Faculty of Education, Social Sciences and Law

School of Law

The Impact of Anti-Social Behaviour Interventions on Young People

July 2008 - September 2010

This Nuffield Foundation funded research project has now completed and the Findings are published in the following formats:

This project was funded by the Nuffield Foundation, but the views expressed are those of the authors and not necessarily the Foundation. 

The research gathered data from a range of sources in four community safety partnerships in England, comprising two large northern cities and two London boroughs. Data were collected on the use of ASB interventions with all young people given a formal warning, ABC or ASBO between 1 April 2008 and 31 March 2010. The research sought to track their pathways back over time and over the 12 months after their intervention. Over 120 interviews and 18 focus groups were conducted across the fieldwork sites with professionals, young people and their parents.

The study focused on the use of formal ASB warning letters, ABCs and ASBOs and the inter-relations between these tools. The study found:

  • Most work to tackle ASB occurs before recourse to the use of legal tools like the ASBO, but this is hampered by a lack of joined-up approaches within and between partners.
  • The numbers of young people in receipt of ASB interventions varied widely across areas and did not correspond simply to population size or levels of deprivation.
  • For many young people ASB interventions are not an early intervention sitting below the criminal justice system, but rather supplement or provide alternatives to youth justice.
  • A preference for working preventatively with young people and parents, providing support alongside clear boundaries which specify possible sanctions for breach.
  • Widespread and considerable variations in ASB policies and use of tools, influenced by local preferences for particular approaches, the nature of partnership relations, the willingness of key individuals to innovate and the availability of local support services.
  • The availability of suitable support services is uneven and geographically contingent.
  • A significant ‘gap’ between formal statements of local policies and the realities of what local front-line professionals did in practice.
  • Inconsistencies over the implementation of, and commitment to, a tiered approach to ASB tools or ‘ladder of interventions’, which contributed to young people climbing the ladder at different speeds in different areas.
  • Where not complemented by access to supportive services, overly punitive approaches can foster disengagement and undermine the capacity of young people and families to nurture the conditions necessary to secure long-term compliance.
  • For young people, ABCs were most effective when they were issued in a fair and proportionate way in which the young person and parents felt listened to and respected.
  • ASB interventions can help or hinder (whether intentionally or not) the capacity and willingness of parents and significant others to foster desistance and promote prevention.
  • Experienced practitioners emphasised the importance of ‘soft’ skills, interpersonal relations and respectful procedures in working with young people and their parents.
  • Concerns about differential experiences of ‘justice by tenure’, given that many ASB tools are either tenure specific or seen as more effective in relation to those in social housing.

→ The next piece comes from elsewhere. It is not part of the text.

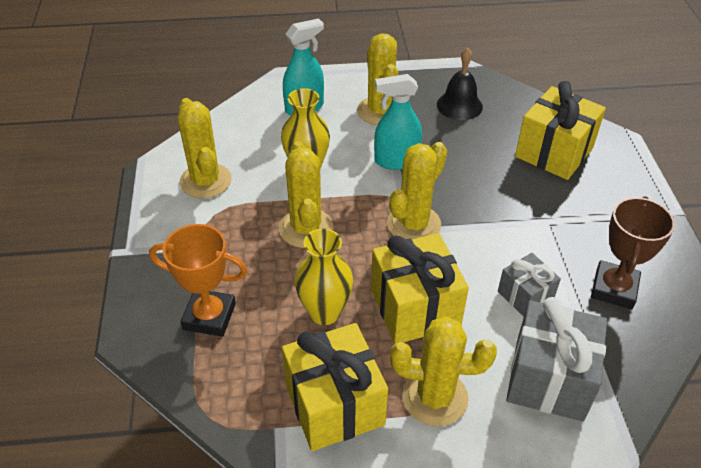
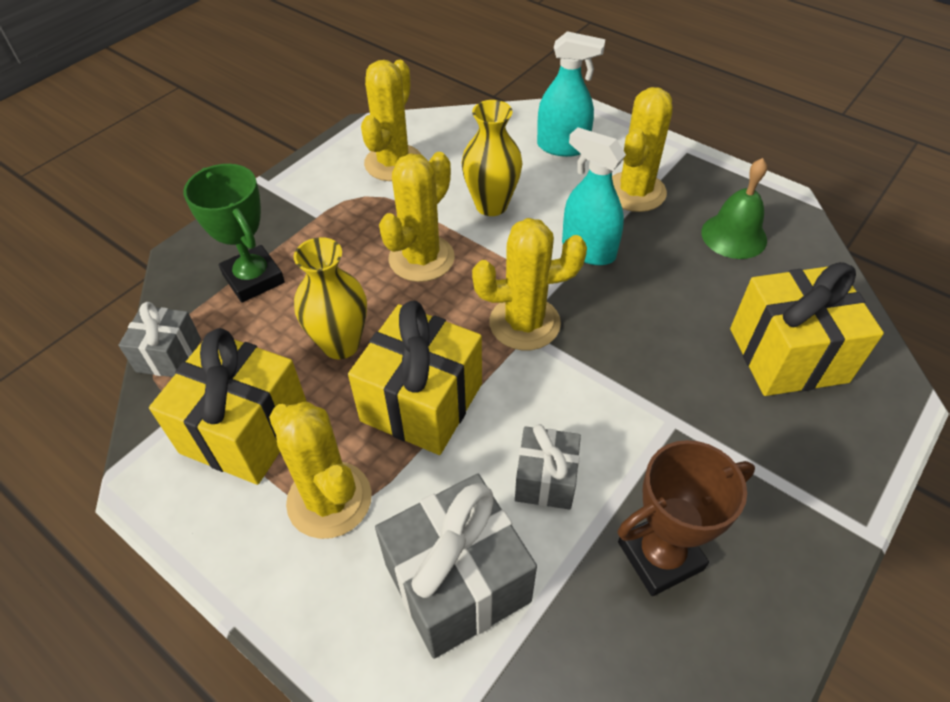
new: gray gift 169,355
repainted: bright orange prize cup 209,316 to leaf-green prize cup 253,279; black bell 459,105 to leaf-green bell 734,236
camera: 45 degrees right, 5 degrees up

The research highlights the need to:

  • Ensure continuity of service provision and tracking of individuals across relevant agencies.
  • Think strategically about how different tools and different (prevention, ASB and youth justice) systems of interventions interact, and about the principles that inform their implementation.
  • Ensure that appropriate support services are available across areas and adequately funded.
  • Improve the quality and comparability of data to inform decision-making and joined-up working. Good quality data collection, management and use matters because they:
    • Allow for joined-up provision and continuity of service over-time and between different providers;
    • Provide the capacity to track individuals and families through service provision and diverse interventions, and assess their trajectories and pathways;
    • Enable interventions to be used in a more strategic manner in which consideration is give to the relations between the various tools and how they interact;
    • Provide an evidence-base from which to assess effectiveness and to evaluate what works, for whom and in which contexts;
    • Ensure the best use of resources and facilitates best practice;
    • Afford opportunities to monitor performance and render services accountable and reviewable.